Through the contributions of the many talented authors, this book series has demonstrated that international criminal law not only originated from Europe and Western legal philosophies, but also from other great and historical cultures with rich legal traditions, such as China, Japan, Korea, India and Turkey. For example, the book series highlights that the roots of superior responsibility go back nearly 2,300 years to about 340 BC during the Warring States period in China.  During this period, an ancient book on warfare stated that a superior’s criminal responsibility should be equal to that of his subordinates who committed the crime; a principle recognised in many domestic and international jurisdictions today. It is from these historical roots in ancient China that we can understand the evolution of the superior responsibility doctrine in contemporary international criminal law.

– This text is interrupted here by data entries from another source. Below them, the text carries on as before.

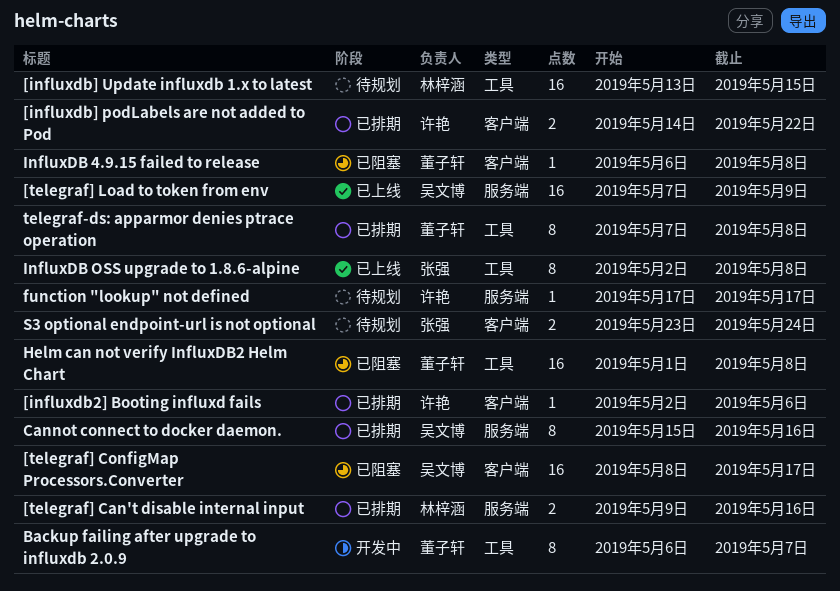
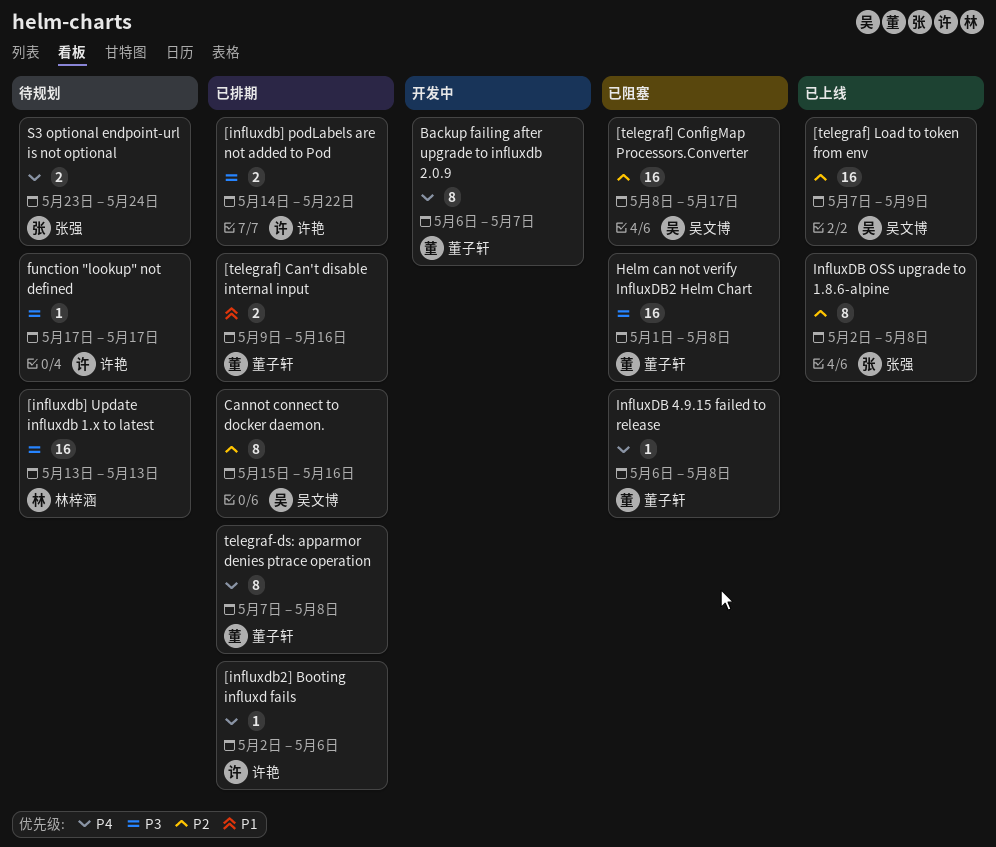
[influxdb] Update influxdb 1.x to latest, due: May 15 -> May 13
[telegraf] Can't disable internal input, owner: 林梓涵 -> 董子轩

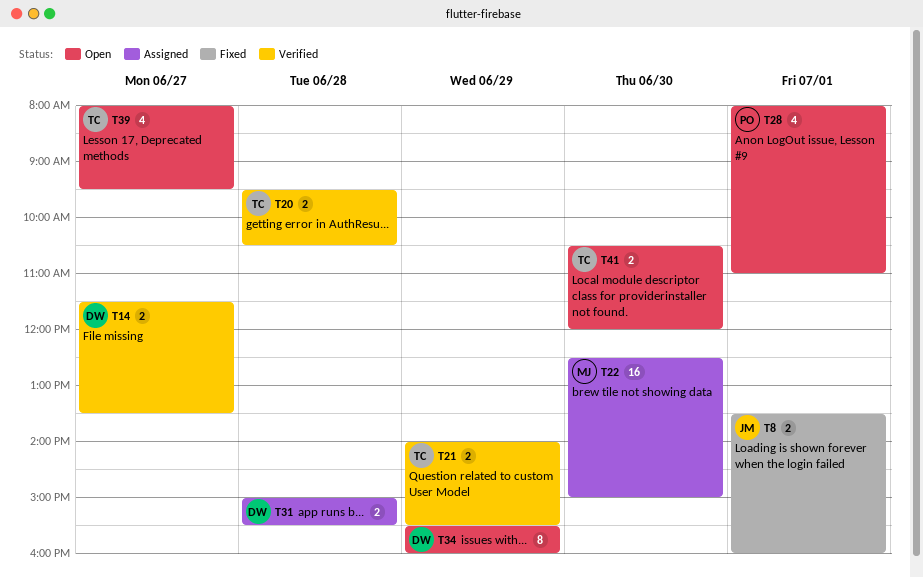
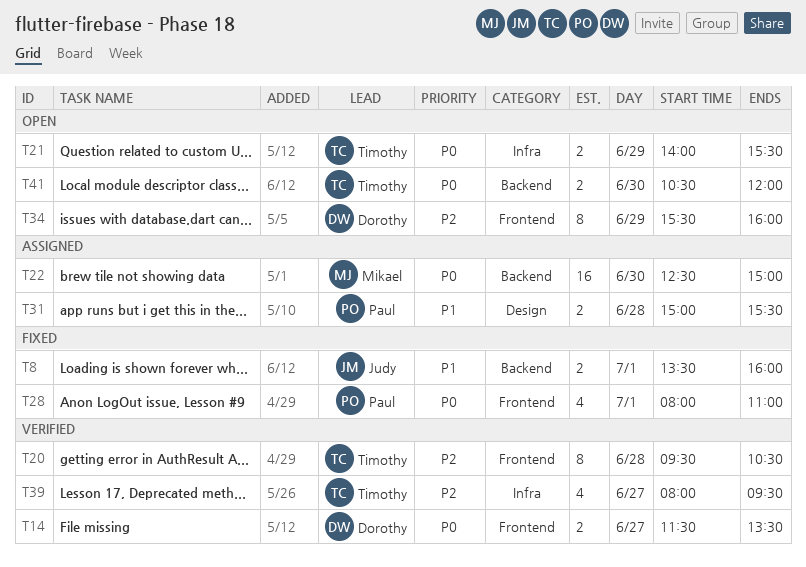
T20, estimate: 2 -> 8
T21, status: Verified -> Open
T28, status: Open -> Fixed
T31, owner: Dorothy -> Paul
T39, status: Open -> Verified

It is not just the analysis of China’s contributions to international legal development that make the book series so unique, but also its inclusion of contributions from other prominent cultures and areas of the world. During the Istanbul Trials, related to the 1915 deportation and massacre of the Armenian population in Turkey, the wording used in the first trial and subsequent trials against cabinet ministers discussed an element of superior responsibility, namely that a superior could be held criminally responsible for not preventing crimes committed by subordinates after having become aware of them. Today, this has become a key part of superior responsibility jurisprudence in the International Tribunals for ex-Yugoslavia and Rwanda. Additionally, the language used in a number of verdicts of the Istanbul Trials with respect to massacres, extermination or annihilation of a civilian population refers to Armenian Christians as a religious group and the term “premeditation” in carrying out those horrific acts.  This type of wording has been echoed in the 1948 Genocide Convention, as well as in the Statutes of the ICTY, ICTR and the International Criminal Court. The significance of these contributions to the debate and development of international criminal law cannot be overstated, but it was not until the book series discussed and analysed them at length that such contributions were given proper weight in the historical context of international criminal law.

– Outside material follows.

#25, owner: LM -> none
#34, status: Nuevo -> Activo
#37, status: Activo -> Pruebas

These are just a few examples of historical contributions to international criminal law made by non-Western states that are discussed in the book series. By recognizing the historical significance that these states have had in the development of international criminal law, the book series has allowed for a more inclusive and global perspective of the law to be realized.  In turn, I hope that this will create more cohesion and consistency amongst all states in the understanding, development, and practice of international criminal law.

Confucius once said: “Study the past if you would define the future”. This lesson is especially important in defining the future of something with as high stakes as international criminal law, where we try to bring the perpetrators of the most heinous crimes to justice. The book series finally provides us the complete history and greater context to study and tackle new issues in international criminal law in the hope of helping define its future. I look forward to its inevitable impact on our understanding of the law.